Saved data entries:
============================================================
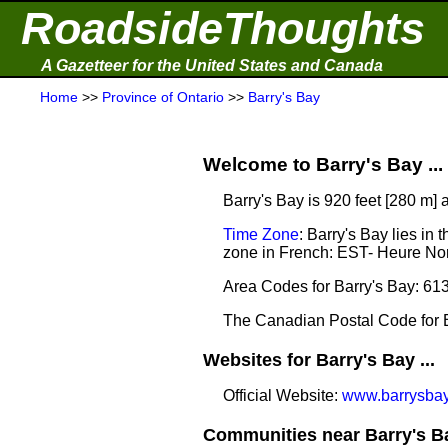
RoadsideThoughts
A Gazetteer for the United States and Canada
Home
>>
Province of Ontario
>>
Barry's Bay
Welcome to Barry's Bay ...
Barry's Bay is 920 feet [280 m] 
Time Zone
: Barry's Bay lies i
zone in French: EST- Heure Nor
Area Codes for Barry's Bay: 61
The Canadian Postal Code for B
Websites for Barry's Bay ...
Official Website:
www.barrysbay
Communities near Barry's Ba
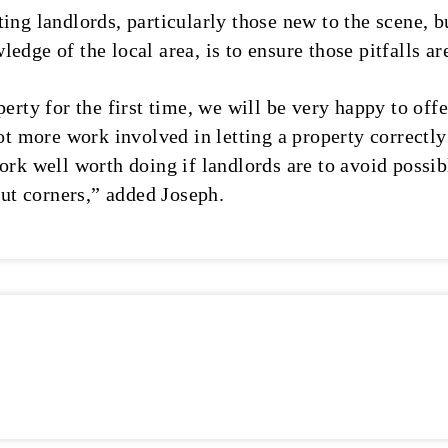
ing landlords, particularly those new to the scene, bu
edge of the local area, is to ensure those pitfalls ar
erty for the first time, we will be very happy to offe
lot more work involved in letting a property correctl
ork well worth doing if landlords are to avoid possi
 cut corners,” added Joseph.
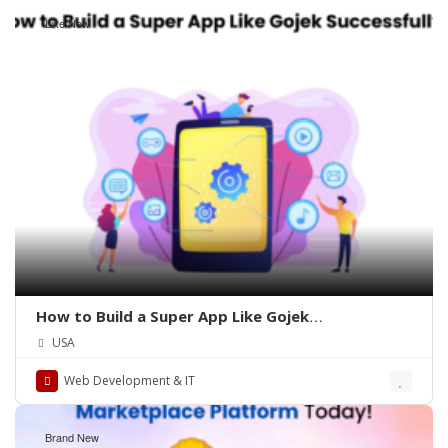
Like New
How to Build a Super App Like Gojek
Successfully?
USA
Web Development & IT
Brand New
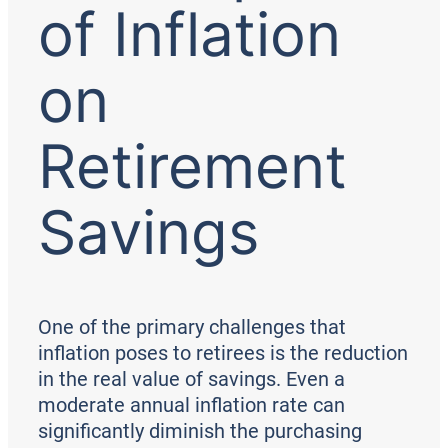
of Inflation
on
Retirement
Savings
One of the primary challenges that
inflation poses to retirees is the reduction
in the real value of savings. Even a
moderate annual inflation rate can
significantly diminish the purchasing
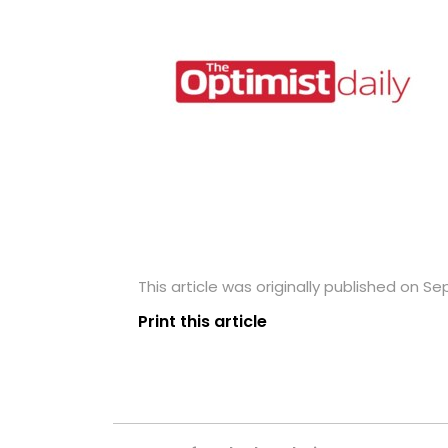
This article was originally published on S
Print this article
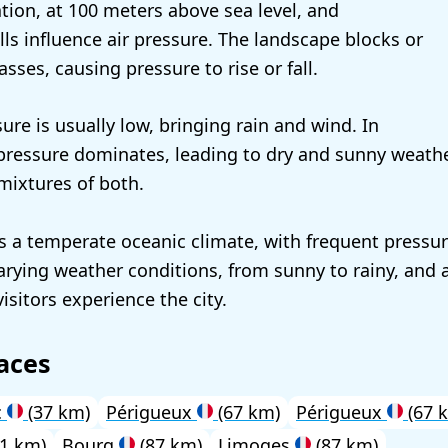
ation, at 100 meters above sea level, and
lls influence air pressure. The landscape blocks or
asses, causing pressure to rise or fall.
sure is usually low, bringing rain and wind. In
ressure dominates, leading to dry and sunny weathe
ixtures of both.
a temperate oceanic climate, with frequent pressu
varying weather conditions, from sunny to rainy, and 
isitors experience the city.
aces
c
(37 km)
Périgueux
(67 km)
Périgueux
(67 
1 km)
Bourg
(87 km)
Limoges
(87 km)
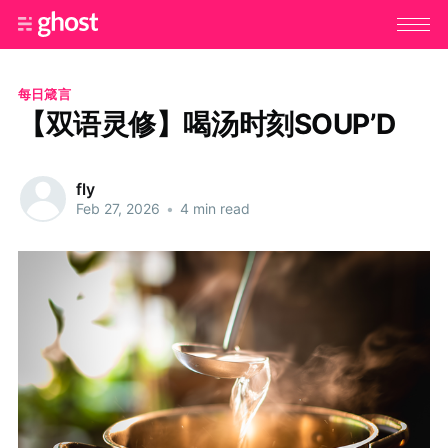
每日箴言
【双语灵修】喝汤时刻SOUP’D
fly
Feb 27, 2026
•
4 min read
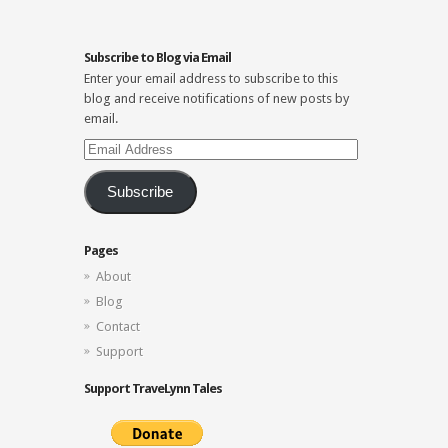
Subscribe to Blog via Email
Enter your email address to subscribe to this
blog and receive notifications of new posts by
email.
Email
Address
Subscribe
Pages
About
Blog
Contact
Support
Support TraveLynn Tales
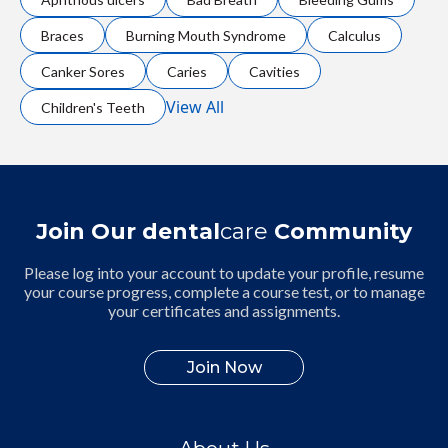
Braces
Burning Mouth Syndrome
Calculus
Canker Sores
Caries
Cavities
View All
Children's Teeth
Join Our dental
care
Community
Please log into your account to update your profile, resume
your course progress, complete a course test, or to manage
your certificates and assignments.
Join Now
============================================================
Retype the lines above exactly as they appear, from the line containing "moderate annual inflation rate can" through the line containing "Please log into", and leave out any pictures.

moderate annual inflation rate can
significantly diminish the purchasing
This article was originally published on S
Print this article
ation, at 100 meters above sea level, and
lls influence air pressure. The landscape blocks or
asses, causing pressure to rise or fall.
sure is usually low, bringing rain and wind. In
ressure dominates, leading to dry and sunny weathe
ixtures of both.
a temperate oceanic climate, with frequent pressu
varying weather conditions, from sunny to rainy, and 
isitors experience the city.
aces
c
(37 km)
Périgueux
(67 km)
Périgueux
(67 
1 km)
Bourg
(87 km)
Limoges
(87 km)
每日箴言
【双语灵修】喝汤时刻SOUP’D
fly
Feb 27, 2026
•
4 min read
Subscribe to Blog via Email
Enter your email address to subscribe to this
blog and receive notifications of new posts by
email.
Email
Address
Subscribe
Pages
About
Blog
Contact
Support
Support TraveLynn Tales
Braces
Burning Mouth Syndrome
Calculus
Canker Sores
Caries
Cavities
View All
Children's Teeth
Join Our dental
care
Community
Please log into your account to update your profile, resume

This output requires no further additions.